• 本文:
★ ★ ★
2019-04-30 07:34:29 | 徒然

 今日で平成も終わりという思いがあるからかもしれないが、朝の散歩に出てみると町は静かで車も少なく人通りも見受けられず、まさに年の瀬の雰囲気そのままである。
日章旗を掲げておられるお宅もあった。
松飾りこそないがまさに平成の大晦日といった町の風情である。小ぬか雨が降っていて、空気さえ浄化されているように感じられる。
両陛下のご退位を感謝をもってお送りし、明日は新天皇の誕生に歓びにあふれたはじけるような祝意が全国津々浦々に満ち溢れる事であろう。
今日の散歩は早足をやめてゆっくり歩こうと考え、静かに歩を進めながら平成の御代最後の日の感慨に浸った。
これで昭和・平成・令和三代を生きることになるが、「昭和も遠くなりにけり」の感を深くする。
最近「自分史」をしたためていると、その思いが心を揺さぶり、しばしタイピングの手を止めてしまうことさえある。
「老いた」ことを実感させられる昨今だが、「令和」がどのような時代に生まれ変わるのかを一日も長く見てやろうという欲も出てくる。
私の晩年は、このサイトを運営することで大いに勇気つけられた。沢山の皆様にサイトを訪問いただけたことは、望外の幸せであり生きる力になっている。
平成の大晦日、まさに感謝の思いを深くしている。
★ ★ ★
• 課題の要件:
1. 本文によると、朝の散歩に出たとき、天気はどうでしたか。
2. 本文に出てくる元号をすべて挙げてください。
3. 本文の「両陛下のご退位を感謝をもって」から「であり生きる力になっている。」までをすべて、そのまま書き写してください。

• 収集データ:
★ ★ ★
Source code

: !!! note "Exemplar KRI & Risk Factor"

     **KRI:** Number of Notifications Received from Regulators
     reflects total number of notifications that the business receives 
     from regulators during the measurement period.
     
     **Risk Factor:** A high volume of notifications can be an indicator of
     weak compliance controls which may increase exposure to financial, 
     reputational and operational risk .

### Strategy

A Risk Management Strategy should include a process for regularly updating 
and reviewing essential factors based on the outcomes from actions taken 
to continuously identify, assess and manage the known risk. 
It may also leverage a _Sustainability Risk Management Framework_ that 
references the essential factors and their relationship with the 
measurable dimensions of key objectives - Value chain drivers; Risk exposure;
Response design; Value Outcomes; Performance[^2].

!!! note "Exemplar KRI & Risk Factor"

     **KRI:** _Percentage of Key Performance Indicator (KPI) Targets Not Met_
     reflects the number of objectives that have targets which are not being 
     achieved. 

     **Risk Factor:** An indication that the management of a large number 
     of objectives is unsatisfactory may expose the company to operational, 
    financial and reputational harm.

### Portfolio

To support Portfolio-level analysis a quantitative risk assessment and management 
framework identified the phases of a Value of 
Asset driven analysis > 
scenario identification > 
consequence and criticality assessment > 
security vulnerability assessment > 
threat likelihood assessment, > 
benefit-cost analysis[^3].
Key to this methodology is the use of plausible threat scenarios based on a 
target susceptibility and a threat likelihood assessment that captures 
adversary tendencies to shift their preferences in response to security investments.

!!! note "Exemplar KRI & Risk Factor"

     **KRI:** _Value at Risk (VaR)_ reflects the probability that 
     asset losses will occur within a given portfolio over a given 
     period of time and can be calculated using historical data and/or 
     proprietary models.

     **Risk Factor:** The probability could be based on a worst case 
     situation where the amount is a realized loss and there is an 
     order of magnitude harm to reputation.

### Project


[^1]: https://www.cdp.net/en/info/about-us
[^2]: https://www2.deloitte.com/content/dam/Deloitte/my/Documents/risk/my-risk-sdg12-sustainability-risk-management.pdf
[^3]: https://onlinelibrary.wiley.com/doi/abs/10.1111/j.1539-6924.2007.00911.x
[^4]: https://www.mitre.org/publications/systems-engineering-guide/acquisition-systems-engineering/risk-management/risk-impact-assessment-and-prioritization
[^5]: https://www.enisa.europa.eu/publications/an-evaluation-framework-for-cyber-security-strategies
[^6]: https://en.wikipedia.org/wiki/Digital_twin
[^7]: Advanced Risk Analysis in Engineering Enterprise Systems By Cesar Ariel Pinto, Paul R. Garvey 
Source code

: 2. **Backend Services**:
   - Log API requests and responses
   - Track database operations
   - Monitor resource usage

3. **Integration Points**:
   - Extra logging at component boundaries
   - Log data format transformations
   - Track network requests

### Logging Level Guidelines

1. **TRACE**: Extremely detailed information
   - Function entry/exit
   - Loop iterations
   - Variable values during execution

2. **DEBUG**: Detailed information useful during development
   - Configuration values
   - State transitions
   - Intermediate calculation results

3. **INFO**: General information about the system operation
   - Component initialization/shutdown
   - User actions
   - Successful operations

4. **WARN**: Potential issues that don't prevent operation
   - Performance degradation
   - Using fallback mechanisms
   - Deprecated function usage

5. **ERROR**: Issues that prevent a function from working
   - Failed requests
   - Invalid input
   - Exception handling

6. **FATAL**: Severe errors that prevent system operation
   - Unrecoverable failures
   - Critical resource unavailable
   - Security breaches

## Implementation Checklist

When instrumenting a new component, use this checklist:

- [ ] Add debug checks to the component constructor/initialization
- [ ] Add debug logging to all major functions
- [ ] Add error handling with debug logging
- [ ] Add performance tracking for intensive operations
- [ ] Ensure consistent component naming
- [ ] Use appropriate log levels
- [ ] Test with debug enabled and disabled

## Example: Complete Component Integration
★ ★ ★
• 解答一覧:
1. 小ぬか雨が降っていました。

2. 昭和、平成、令和

3.
両陛下のご退位を感謝をもってお送りし、明日は新天皇の誕生に歓びにあふれたはじけるような祝意が全国津々浦々に満ち溢れる事であろう。
今日の散歩は早足をやめてゆっくり歩こうと考え、静かに歩を進めながら平成の御代最後の日の感慨に浸った。
これで昭和・平成・令和三代を生きることになるが、「昭和も遠くなりにけり」の感を深くする。
最近「自分史」をしたためていると、その思いが心を揺さぶり、しばしタイピングの手を止めてしまうことさえある。
「老いた」ことを実感させられる昨今だが、「令和」がどのような時代に生まれ変わるのかを一日も長く見てやろうという欲も出てくる。
私の晩年は、このサイトを運営することで大いに勇気つけられた。沢山の皆様にサイトを訪問いただけたことは、望外の幸せであり生きる力になっている。